:: Required action 1 ::
Answer these from the forum thread about towing a travel trailer from Minot to Bossier City:
(a) What rear gear ratio does the poster's truck have?
(b) What tow capacity does the poster give for the truck?
(c) Which forums does AZBuck welcome the poster to?
:: Required action 2 ::
Pick up the forum thread about towing a travel trailer from Minot to Bossier City and continue it from where it stops.
Text shown START
# Topics > Fall & Winter RoadTrips >  Minot North Dakota to Bossier City Louisiana

## nodakcajun

Any advice on a route with the least amount of hills/ mountains? I will be pulling a 30' travel trailer with a 2011 5.3L 4x4 Crew Cab Silverado. I have the highway friendly 3.42 gear ratio and not the optimal 3.73 ratio. The camper weights 6500lbs dry and i estimate about 6800lbs with the gear currently in it. I know with wind resistance i will be close to the 9300lbs tow capacity. It definitely doesn't like long or tall hills. What would be the best route to take to bypass the long hills of Missouri and the west side of Arkansas? Looking to start bypassing south of Sioux Falls SD. Thanks for your time and help!!

----------


## AZBuck

Welcome aboard the RoadTrip America Forums!
Text shown END
Data to examine START
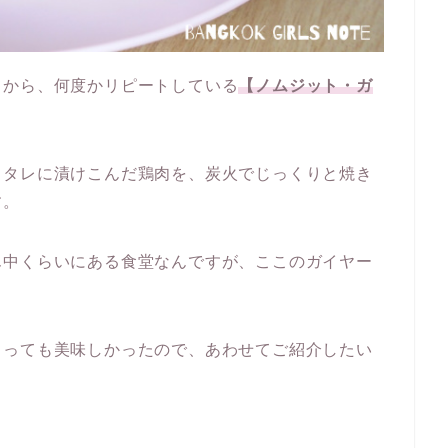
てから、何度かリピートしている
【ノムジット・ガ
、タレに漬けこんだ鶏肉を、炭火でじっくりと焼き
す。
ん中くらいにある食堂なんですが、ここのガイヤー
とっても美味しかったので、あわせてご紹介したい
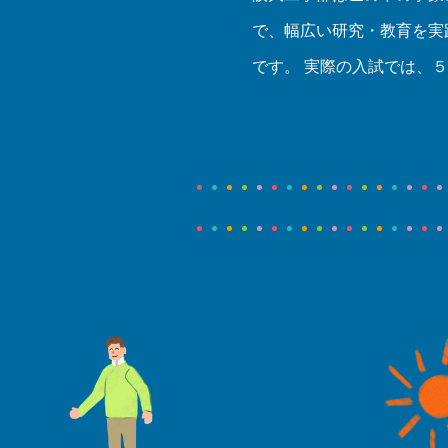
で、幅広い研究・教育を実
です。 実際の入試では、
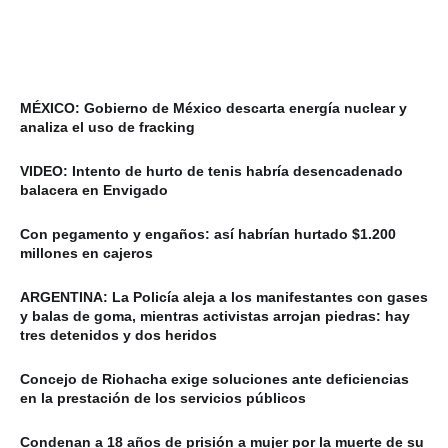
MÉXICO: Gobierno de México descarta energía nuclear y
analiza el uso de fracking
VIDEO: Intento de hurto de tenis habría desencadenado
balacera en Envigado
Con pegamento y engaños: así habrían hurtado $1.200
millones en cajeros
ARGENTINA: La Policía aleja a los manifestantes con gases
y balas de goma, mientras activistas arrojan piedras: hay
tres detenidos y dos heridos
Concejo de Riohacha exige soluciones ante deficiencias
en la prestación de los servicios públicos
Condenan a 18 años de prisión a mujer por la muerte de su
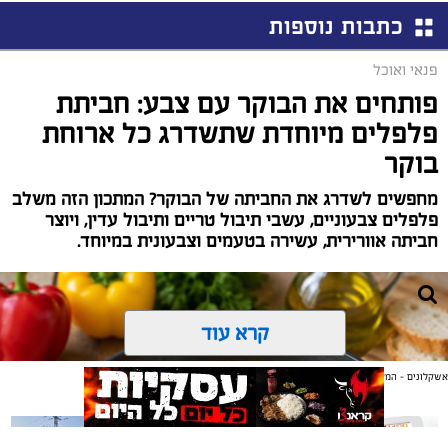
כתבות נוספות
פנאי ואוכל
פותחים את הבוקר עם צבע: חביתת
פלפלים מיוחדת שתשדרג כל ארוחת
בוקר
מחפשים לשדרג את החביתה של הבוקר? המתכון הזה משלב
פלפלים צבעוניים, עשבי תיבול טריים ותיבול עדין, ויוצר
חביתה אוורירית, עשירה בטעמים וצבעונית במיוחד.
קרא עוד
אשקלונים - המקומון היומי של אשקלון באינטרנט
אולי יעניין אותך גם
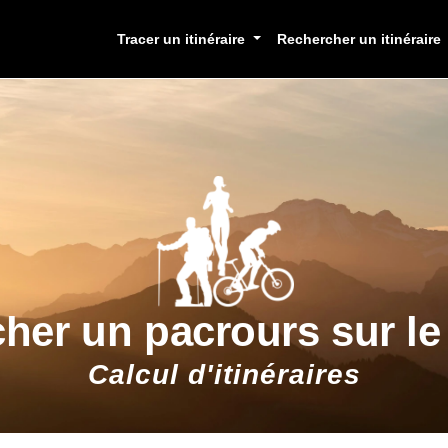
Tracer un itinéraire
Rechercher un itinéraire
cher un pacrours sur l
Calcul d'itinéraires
Data to examine END
Data to examine START
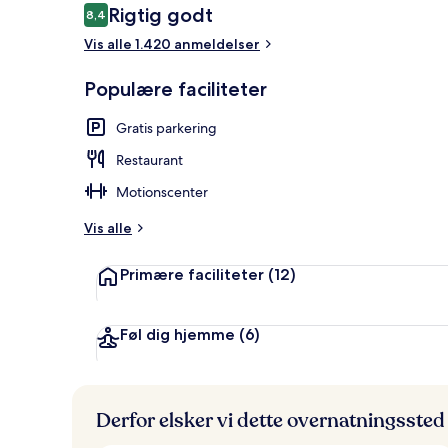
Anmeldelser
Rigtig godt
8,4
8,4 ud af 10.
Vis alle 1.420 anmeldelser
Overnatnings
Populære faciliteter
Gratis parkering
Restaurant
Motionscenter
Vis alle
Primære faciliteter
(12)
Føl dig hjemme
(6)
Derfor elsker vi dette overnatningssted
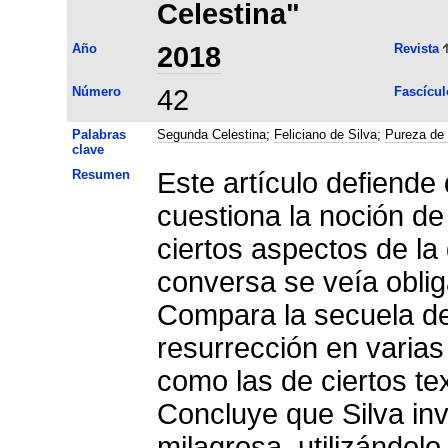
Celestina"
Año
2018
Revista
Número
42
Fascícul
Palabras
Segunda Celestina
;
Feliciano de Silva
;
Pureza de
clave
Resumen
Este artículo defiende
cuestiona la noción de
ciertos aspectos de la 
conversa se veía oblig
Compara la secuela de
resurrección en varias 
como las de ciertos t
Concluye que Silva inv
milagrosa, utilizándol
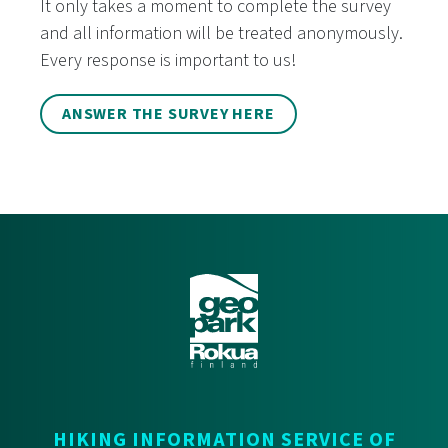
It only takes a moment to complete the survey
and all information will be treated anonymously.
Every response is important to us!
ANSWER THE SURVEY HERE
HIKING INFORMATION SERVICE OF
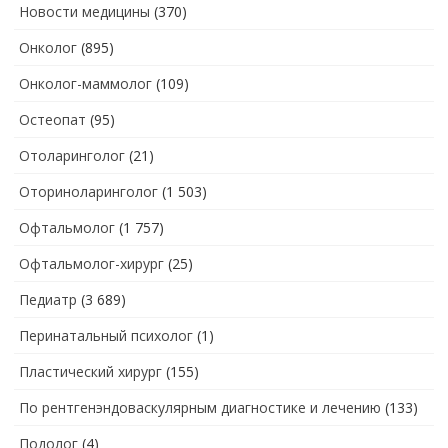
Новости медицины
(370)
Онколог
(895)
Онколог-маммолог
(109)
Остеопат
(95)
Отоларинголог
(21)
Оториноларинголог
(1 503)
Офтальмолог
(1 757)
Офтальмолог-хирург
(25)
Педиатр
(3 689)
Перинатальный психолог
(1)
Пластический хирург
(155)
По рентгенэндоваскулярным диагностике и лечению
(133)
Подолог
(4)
Data to examine END
Data to examine START
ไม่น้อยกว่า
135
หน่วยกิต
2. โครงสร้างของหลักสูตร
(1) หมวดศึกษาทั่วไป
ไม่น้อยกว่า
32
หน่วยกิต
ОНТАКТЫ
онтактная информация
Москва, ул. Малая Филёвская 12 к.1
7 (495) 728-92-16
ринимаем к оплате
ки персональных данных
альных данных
Data to examine END
:: Response box 1 ::
(a) 3.42
(b) 9300 lbs
(c) The RoadTrip America Forums

:: Response box 2 ::
Technically, I suppose, you could just follow the Missouri/Mississippi downstream before finishing up by striking west to Bossier City, but that wouldn't be the most efficient route, especially when it's relatively easy to skirt the Ozarks to the west. Use US-52/US-281 down through Carrington to I-94 east. At Fargo pick up I-29 south to Kansas City. Bypass the city to the west on I-435 to I-35, but shortly after leaving KC get on US-169 south to Tulsa. US-169 is freeway quality as it bypasses the hart of Tulsa to the east an south and takes you to US-75 south to the Indian Nations Turnpike (toll) which becomes US-271. Use the US-271/US-82 bypass around Paris TX and take US-82 east to I-30 at New Boston. At Texarkana there's yet another bypass, US-59 south/TX-151 east/AR-245 east to AR-549 south and finally US-71 south to Shreveport/Bossier City. All of those roads are pretty flat and many of the US routes are multi-lane divided highways. Indeed a few of them are in the process of being upgraded to Interstate routes so you shouldn't see many real traffic difficulties either.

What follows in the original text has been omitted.